Erstellt am 14. Februar 2018, 04:30

von Laura Aigner

So sehen Ybbstaler Ortschefinnen die Initiative?. Bis Mitte März sammelt „Frauenvolksbegehren 2.0“ Unterschriften für mehr Gleichberechtigung. Ybbstaler Bürgermeisterinnen sehen Initiative unterschiedlich.

Hollensteins Bürgermeisterin Manuela Zebenholzer stimmt den Forderungen zu. Kematens Ortschefin Juliana Günther findet ein Volksbegehren nicht nötig.  |  NÖN

1997 unterzeichneten 650.000 Menschen ein Volksbegehren, bei dem mehr Gleichberechtigung für Frauen in den unterschiedlichsten Lebensbereichen gefordert wurde. 21 Jahre später startet nun das „Frauenvolksbegehren 2.0“, um erneut auf Missstände aufmerksam zu machen.

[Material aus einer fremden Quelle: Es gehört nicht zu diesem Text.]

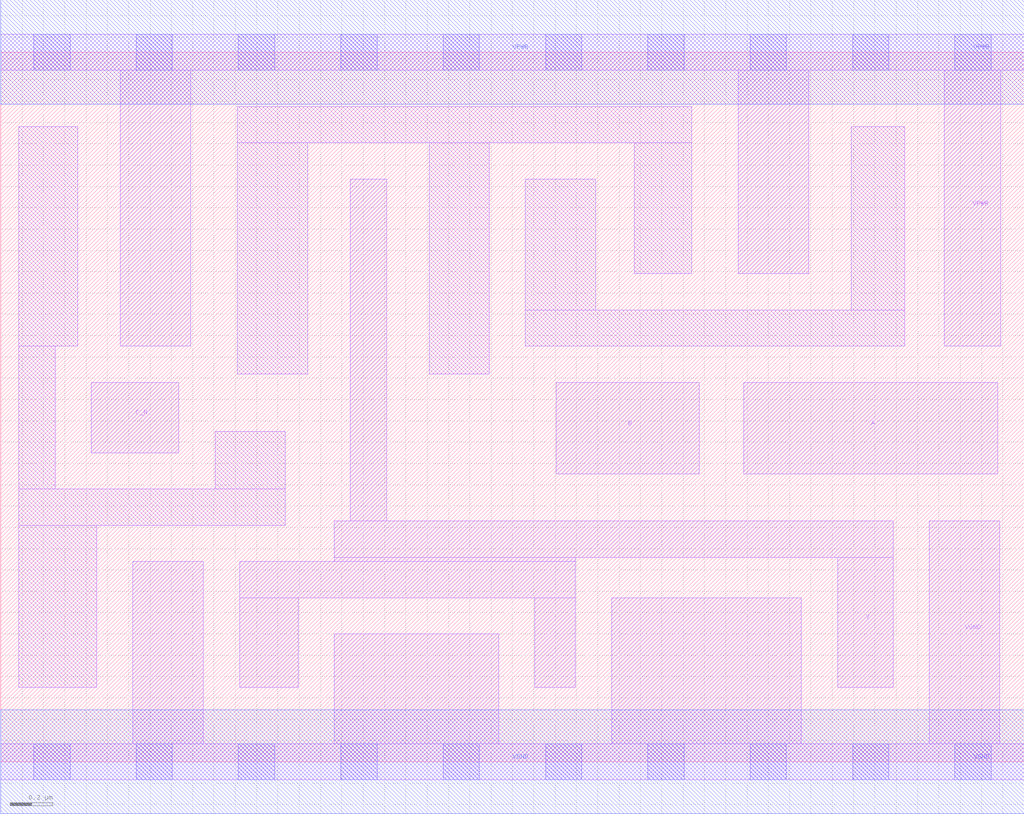
<source format=lef>
# Copyright 2020 The SkyWater PDK Authors
#
# Licensed under the Apache License, Version 2.0 (the "License");
# you may not use this file except in compliance with the License.
# You may obtain a copy of the License at
#
#     https://www.apache.org/licenses/LICENSE-2.0
#
# Unless required by applicable law or agreed to in writing, software
# distributed under the License is distributed on an "AS IS" BASIS,
# WITHOUT WARRANTIES OR CONDITIONS OF ANY KIND, either express or implied.
# See the License for the specific language governing permissions and
# limitations under the License.
#
# SPDX-License-Identifier: Apache-2.0

VERSION 5.7 ;
  NAMESCASESENSITIVE ON ;
  NOWIREEXTENSIONATPIN ON ;
  DIVIDERCHAR "/" ;
  BUSBITCHARS "[]" ;
UNITS
  DATABASE MICRONS 200 ;
END UNITS
MACRO sky130_fd_sc_ms__nor3b_2
  CLASS CORE ;
  SOURCE USER ;
  FOREIGN sky130_fd_sc_ms__nor3b_2 ;
  ORIGIN  0.000000  0.000000 ;
  SIZE  4.800000 BY  3.330000 ;
  SYMMETRY X Y ;
  SITE unit ;
  PIN A
    ANTENNAGATEAREA  0.625200 ;
    DIRECTION INPUT ;
    USE SIGNAL ;
    PORT
      LAYER li1 ;
        RECT 3.485000 1.350000 4.675000 1.780000 ;
    END
  END A
  PIN B
    ANTENNAGATEAREA  0.625200 ;
    DIRECTION INPUT ;
    USE SIGNAL ;
    PORT
      LAYER li1 ;
        RECT 2.605000 1.350000 3.275000 1.780000 ;
    END
  END B
  PIN C_N
    ANTENNAGATEAREA  0.276000 ;
    DIRECTION INPUT ;
    USE SIGNAL ;
    PORT
      LAYER li1 ;
        RECT 0.425000 1.450000 0.835000 1.780000 ;
    END
  END C_N
  PIN Y
    ANTENNADIFFAREA  0.972100 ;
    DIRECTION OUTPUT ;
    USE SIGNAL ;
    PORT
      LAYER li1 ;
        RECT 1.120000 0.350000 1.395000 0.770000 ;
        RECT 1.120000 0.770000 2.695000 0.940000 ;
        RECT 1.565000 0.940000 2.695000 0.960000 ;
        RECT 1.565000 0.960000 4.185000 1.130000 ;
        RECT 1.640000 1.130000 1.810000 2.735000 ;
        RECT 2.505000 0.350000 2.695000 0.770000 ;
        RECT 3.925000 0.350000 4.185000 0.960000 ;
    END
  END Y
  PIN VGND
    DIRECTION INOUT ;
    USE GROUND ;
    PORT
      LAYER li1 ;
        RECT 0.000000 -0.085000 4.800000 0.085000 ;
        RECT 0.620000  0.085000 0.950000 0.940000 ;
        RECT 1.565000  0.085000 2.335000 0.600000 ;
        RECT 2.865000  0.085000 3.755000 0.770000 ;
        RECT 4.355000  0.085000 4.685000 1.130000 ;
      LAYER mcon ;
        RECT 0.155000 -0.085000 0.325000 0.085000 ;
        RECT 0.635000 -0.085000 0.805000 0.085000 ;
        RECT 1.115000 -0.085000 1.285000 0.085000 ;
        RECT 1.595000 -0.085000 1.765000 0.085000 ;
        RECT 2.075000 -0.085000 2.245000 0.085000 ;
        RECT 2.555000 -0.085000 2.725000 0.085000 ;
        RECT 3.035000 -0.085000 3.205000 0.085000 ;
        RECT 3.515000 -0.085000 3.685000 0.085000 ;
        RECT 3.995000 -0.085000 4.165000 0.085000 ;
        RECT 4.475000 -0.085000 4.645000 0.085000 ;
      LAYER met1 ;
        RECT 0.000000 -0.245000 4.800000 0.245000 ;
    END
  END VGND
  PIN VPWR
    DIRECTION INOUT ;
    USE POWER ;
    PORT
      LAYER li1 ;
        RECT 0.000000 3.245000 4.800000 3.415000 ;
        RECT 0.560000 1.950000 0.890000 3.245000 ;
        RECT 3.460000 2.290000 3.790000 3.245000 ;
        RECT 4.425000 1.950000 4.690000 3.245000 ;
      LAYER mcon ;
        RECT 0.155000 3.245000 0.325000 3.415000 ;
        RECT 0.635000 3.245000 0.805000 3.415000 ;
        RECT 1.115000 3.245000 1.285000 3.415000 ;
        RECT 1.595000 3.245000 1.765000 3.415000 ;
        RECT 2.075000 3.245000 2.245000 3.415000 ;
        RECT 2.555000 3.245000 2.725000 3.415000 ;
        RECT 3.035000 3.245000 3.205000 3.415000 ;
        RECT 3.515000 3.245000 3.685000 3.415000 ;
        RECT 3.995000 3.245000 4.165000 3.415000 ;
        RECT 4.475000 3.245000 4.645000 3.415000 ;
      LAYER met1 ;
        RECT 0.000000 3.085000 4.800000 3.575000 ;
    END
  END VPWR
  OBS
    LAYER li1 ;
      RECT 0.085000 0.350000 0.450000 1.110000 ;
      RECT 0.085000 1.110000 1.335000 1.280000 ;
      RECT 0.085000 1.280000 0.255000 1.950000 ;
      RECT 0.085000 1.950000 0.360000 2.980000 ;
      RECT 1.005000 1.280000 1.335000 1.550000 ;
      RECT 1.110000 1.820000 1.440000 2.905000 ;
      RECT 1.110000 2.905000 3.240000 3.075000 ;
      RECT 2.010000 1.820000 2.290000 2.905000 ;
      RECT 2.460000 1.950000 4.240000 2.120000 ;
      RECT 2.460000 2.120000 2.790000 2.735000 ;
      RECT 2.970000 2.290000 3.240000 2.905000 ;
      RECT 3.990000 2.120000 4.240000 2.980000 ;
  END
END sky130_fd_sc_ms__nor3b_2

</source>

Denn wie die #Metoo-Bewegung zeigte, ist auch im 21. Jahrhundert noch jede Menge zu tun, um mehr Gleichberechtigung zu erreichen. Das Team des „Frauenvolksbegehrens 2.0“ fordert nun Unterstützung seitens der Politik um Sexismus im öffentlichen sowie privaten Leben entgegenzuwirken.

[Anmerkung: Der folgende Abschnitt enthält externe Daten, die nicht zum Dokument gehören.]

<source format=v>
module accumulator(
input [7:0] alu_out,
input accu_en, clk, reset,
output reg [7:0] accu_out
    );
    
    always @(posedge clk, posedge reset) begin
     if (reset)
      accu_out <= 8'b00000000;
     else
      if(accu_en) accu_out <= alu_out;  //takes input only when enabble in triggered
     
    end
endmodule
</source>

Dabei geht es um das Schließen der Gehaltsschere zwischen den Geschlechtern ebenso wie um den Ausbau der Kinderbetreuung oder mehr Initiativen gegen Gewalt an Frauen, Kindern und homo- oder transsexuellen Menschen. Ziel des Frauenvolksbegehrens ist es, generell für eine offenere und tolerantere österreichische Gesellschaft einzutreten.

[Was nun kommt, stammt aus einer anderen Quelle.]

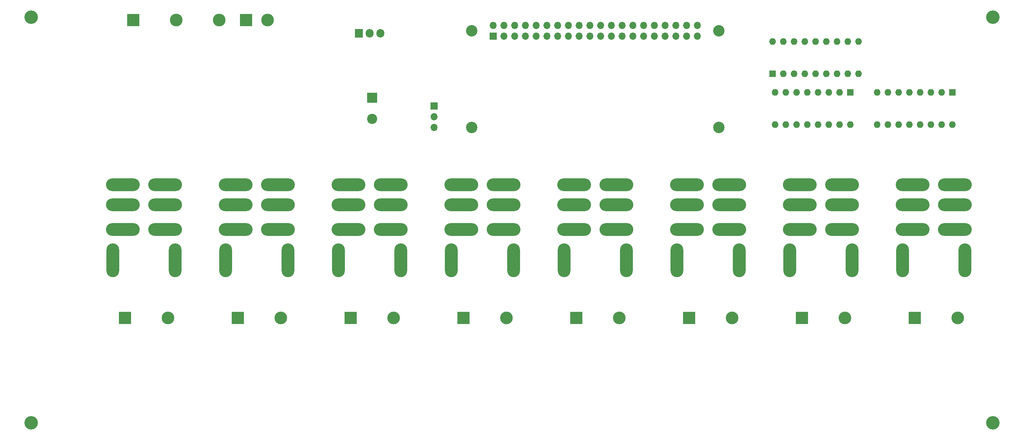
<source format=gbr>
%TF.GenerationSoftware,KiCad,Pcbnew,(5.1.12-1-10_14)*%
%TF.CreationDate,2022-01-09T10:09:14-08:00*%
%TF.ProjectId,RPI_Remote_Power_Controller,5250495f-5265-46d6-9f74-655f506f7765,0.1*%
%TF.SameCoordinates,Original*%
%TF.FileFunction,Soldermask,Bot*%
%TF.FilePolarity,Negative*%
%FSLAX46Y46*%
G04 Gerber Fmt 4.6, Leading zero omitted, Abs format (unit mm)*
G04 Created by KiCad (PCBNEW (5.1.12-1-10_14)) date 2022-01-09 10:09:14*
%MOMM*%
%LPD*%
G01*
G04 APERTURE LIST*
%ADD10O,8.000000X3.000000*%
%ADD11O,3.000000X8.000000*%
%ADD12R,1.700000X1.700000*%
%ADD13O,1.700000X1.700000*%
%ADD14C,2.400000*%
%ADD15R,2.400000X2.400000*%
%ADD16C,3.200000*%
%ADD17C,2.700000*%
%ADD18R,1.905000X2.000000*%
%ADD19O,1.905000X2.000000*%
%ADD20R,1.600000X1.600000*%
%ADD21O,1.600000X1.600000*%
%ADD22R,3.000000X3.000000*%
%ADD23C,3.000000*%
G04 APERTURE END LIST*
D10*
%TO.C,SW3*%
X102315000Y-89770000D03*
X112315000Y-89750000D03*
X102315000Y-94460000D03*
X112315000Y-94460000D03*
X102315000Y-100360000D03*
X112315000Y-100360000D03*
D11*
X99915000Y-107610000D03*
X114715000Y-107610000D03*
%TD*%
D12*
%TO.C,J11*%
X136525000Y-54610000D03*
D13*
X136525000Y-52070000D03*
X139065000Y-54610000D03*
X139065000Y-52070000D03*
X141605000Y-54610000D03*
X141605000Y-52070000D03*
X144145000Y-54610000D03*
X144145000Y-52070000D03*
X146685000Y-54610000D03*
X146685000Y-52070000D03*
X149225000Y-54610000D03*
X149225000Y-52070000D03*
X151765000Y-54610000D03*
X151765000Y-52070000D03*
X154305000Y-54610000D03*
X154305000Y-52070000D03*
X156845000Y-54610000D03*
X156845000Y-52070000D03*
X159385000Y-54610000D03*
X159385000Y-52070000D03*
X161925000Y-54610000D03*
X161925000Y-52070000D03*
X164465000Y-54610000D03*
X164465000Y-52070000D03*
X167005000Y-54610000D03*
X167005000Y-52070000D03*
X169545000Y-54610000D03*
X169545000Y-52070000D03*
X172085000Y-54610000D03*
X172085000Y-52070000D03*
X174625000Y-54610000D03*
X174625000Y-52070000D03*
X177165000Y-54610000D03*
X177165000Y-52070000D03*
X179705000Y-54610000D03*
X179705000Y-52070000D03*
X182245000Y-54610000D03*
X182245000Y-52070000D03*
X184785000Y-54610000D03*
X184785000Y-52070000D03*
%TD*%
D14*
%TO.C,C1*%
X107950000Y-74215000D03*
D15*
X107950000Y-69215000D03*
%TD*%
D16*
%TO.C,REF\u002A\u002A*%
X254635000Y-50165000D03*
%TD*%
%TO.C,REF\u002A\u002A*%
X27305000Y-146050000D03*
%TD*%
%TO.C,REF\u002A\u002A*%
X254635000Y-146050000D03*
%TD*%
%TO.C,REF\u002A\u002A*%
X27305000Y-50165000D03*
%TD*%
D17*
%TO.C,REF\u002A\u002A*%
X189865000Y-76200000D03*
%TD*%
%TO.C,REF\u002A\u002A*%
X131445000Y-76200000D03*
%TD*%
%TO.C,REF\u002A\u002A*%
X189865000Y-53340000D03*
%TD*%
%TO.C,REF\u002A\u002A*%
X131445000Y-53340000D03*
%TD*%
D12*
%TO.C,J9*%
X122555000Y-71120000D03*
D13*
X122555000Y-73660000D03*
X122555000Y-76200000D03*
%TD*%
D10*
%TO.C,SW1*%
X48975000Y-89770000D03*
X58975000Y-89750000D03*
X48975000Y-94460000D03*
X58975000Y-94460000D03*
X48975000Y-100360000D03*
X58975000Y-100360000D03*
D11*
X46575000Y-107610000D03*
X61375000Y-107610000D03*
%TD*%
%TO.C,SW2*%
X88045000Y-107610000D03*
X73245000Y-107610000D03*
D10*
X85645000Y-100360000D03*
X75645000Y-100360000D03*
X85645000Y-94460000D03*
X75645000Y-94460000D03*
X85645000Y-89750000D03*
X75645000Y-89770000D03*
%TD*%
D11*
%TO.C,SW4*%
X141385000Y-107610000D03*
X126585000Y-107610000D03*
D10*
X138985000Y-100360000D03*
X128985000Y-100360000D03*
X138985000Y-94460000D03*
X128985000Y-94460000D03*
X138985000Y-89750000D03*
X128985000Y-89770000D03*
%TD*%
%TO.C,SW5*%
X155655000Y-89770000D03*
X165655000Y-89750000D03*
X155655000Y-94460000D03*
X165655000Y-94460000D03*
X155655000Y-100360000D03*
X165655000Y-100360000D03*
D11*
X153255000Y-107610000D03*
X168055000Y-107610000D03*
%TD*%
%TO.C,SW6*%
X194725000Y-107610000D03*
X179925000Y-107610000D03*
D10*
X192325000Y-100360000D03*
X182325000Y-100360000D03*
X192325000Y-94460000D03*
X182325000Y-94460000D03*
X192325000Y-89750000D03*
X182325000Y-89770000D03*
%TD*%
%TO.C,SW7*%
X208995000Y-89770000D03*
X218995000Y-89750000D03*
X208995000Y-94460000D03*
X218995000Y-94460000D03*
X208995000Y-100360000D03*
X218995000Y-100360000D03*
D11*
X206595000Y-107610000D03*
X221395000Y-107610000D03*
%TD*%
%TO.C,SW8*%
X248065000Y-107610000D03*
X233265000Y-107610000D03*
D10*
X245665000Y-100360000D03*
X235665000Y-100360000D03*
X245665000Y-94460000D03*
X235665000Y-94460000D03*
X245665000Y-89750000D03*
X235665000Y-89770000D03*
%TD*%
D18*
%TO.C,U1*%
X104775000Y-53975000D03*
D19*
X107315000Y-53975000D03*
X109855000Y-53975000D03*
%TD*%
D20*
%TO.C,U2*%
X202565000Y-63500000D03*
D21*
X222885000Y-55880000D03*
X205105000Y-63500000D03*
X220345000Y-55880000D03*
X207645000Y-63500000D03*
X217805000Y-55880000D03*
X210185000Y-63500000D03*
X215265000Y-55880000D03*
X212725000Y-63500000D03*
X212725000Y-55880000D03*
X215265000Y-63500000D03*
X210185000Y-55880000D03*
X217805000Y-63500000D03*
X207645000Y-55880000D03*
X220345000Y-63500000D03*
X205105000Y-55880000D03*
X222885000Y-63500000D03*
X202565000Y-55880000D03*
%TD*%
%TO.C,U3*%
X220980000Y-75565000D03*
X203200000Y-67945000D03*
X218440000Y-75565000D03*
X205740000Y-67945000D03*
X215900000Y-75565000D03*
X208280000Y-67945000D03*
X213360000Y-75565000D03*
X210820000Y-67945000D03*
X210820000Y-75565000D03*
X213360000Y-67945000D03*
X208280000Y-75565000D03*
X215900000Y-67945000D03*
X205740000Y-75565000D03*
X218440000Y-67945000D03*
X203200000Y-75565000D03*
D20*
X220980000Y-67945000D03*
%TD*%
%TO.C,U4*%
X245110000Y-67945000D03*
D21*
X227330000Y-75565000D03*
X242570000Y-67945000D03*
X229870000Y-75565000D03*
X240030000Y-67945000D03*
X232410000Y-75565000D03*
X237490000Y-67945000D03*
X234950000Y-75565000D03*
X234950000Y-67945000D03*
X237490000Y-75565000D03*
X232410000Y-67945000D03*
X240030000Y-75565000D03*
X229870000Y-67945000D03*
X242570000Y-75565000D03*
X227330000Y-67945000D03*
X245110000Y-75565000D03*
%TD*%
D22*
%TO.C,J12*%
X78105000Y-50800000D03*
D23*
X83185000Y-50800000D03*
%TD*%
D22*
%TO.C,J10*%
X51435000Y-50800000D03*
D23*
X61595000Y-50800000D03*
X71755000Y-50800000D03*
%TD*%
%TO.C,J1*%
X59690000Y-121285000D03*
D22*
X49530000Y-121285000D03*
%TD*%
%TO.C,J2*%
X76200000Y-121285000D03*
D23*
X86360000Y-121285000D03*
%TD*%
D22*
%TO.C,J3*%
X102870000Y-121285000D03*
D23*
X113030000Y-121285000D03*
%TD*%
%TO.C,J4*%
X139700000Y-121285000D03*
D22*
X129540000Y-121285000D03*
%TD*%
%TO.C,J5*%
X156210000Y-121285000D03*
D23*
X166370000Y-121285000D03*
%TD*%
%TO.C,J6*%
X193040000Y-121285000D03*
D22*
X182880000Y-121285000D03*
%TD*%
%TO.C,J7*%
X209550000Y-121285000D03*
D23*
X219710000Y-121285000D03*
%TD*%
%TO.C,J8*%
X246380000Y-121285000D03*
D22*
X236220000Y-121285000D03*
%TD*%
M02*

</source>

Zebenholzer: "Kann vollinhaltlich zustimmen" 

Ganz klar die Dringlichkeit des Unterfangens sieht die Hollensteiner Bürgermeisterin Manuela Zebenholzer (SPÖ). „Es ist schade, dass es im 21. Jahrhundert für Gleichberechtigung noch ein Volksbegehren braucht. Ich kann den Forderungen vollinhaltlich zustimmen und werde meine Unterstützung abgeben.“

Günter: "Finde nicht, das Begehren nötig ist"

Gefordert werden auch mehr Nationalratsplätze für Frauen. „Wir wollen Abgeordnete, die unsere Lebensrealitäten kennen. Nur dann werden Politik und Gesetzgebung uns Frauen berücksichtigen“, sagen die Organisatorinnen. Kematens Bürgermeisterin Juliana Günther (ÖVP) sieht das anders. „Jeder, der es gerne macht und mit der Verantwortung umgehen kann, soll in die Politik gehen können, egal ob Mann oder Frau. Ich finde nicht, dass dazu ein Begehren nötig ist.“

Unterstützen wird das Volksbegehren Waidhofens Bürgermeister Werner Krammer (ÖVP): „Wir leben im Jahr 2018 – die Gleichstellung von Mann und Frau in allen Bereichen sollte selbstverständlich sein und nicht mehr diskutiert werden.“

8.401 Unterstützungserklärungen gilt es nun zu sammeln. Erst dann wird der Eintragungszeitraum festgelegt. 100.000 Unterschriften braucht es letztendlich, damit der Nationalrat die Thematik behandelt.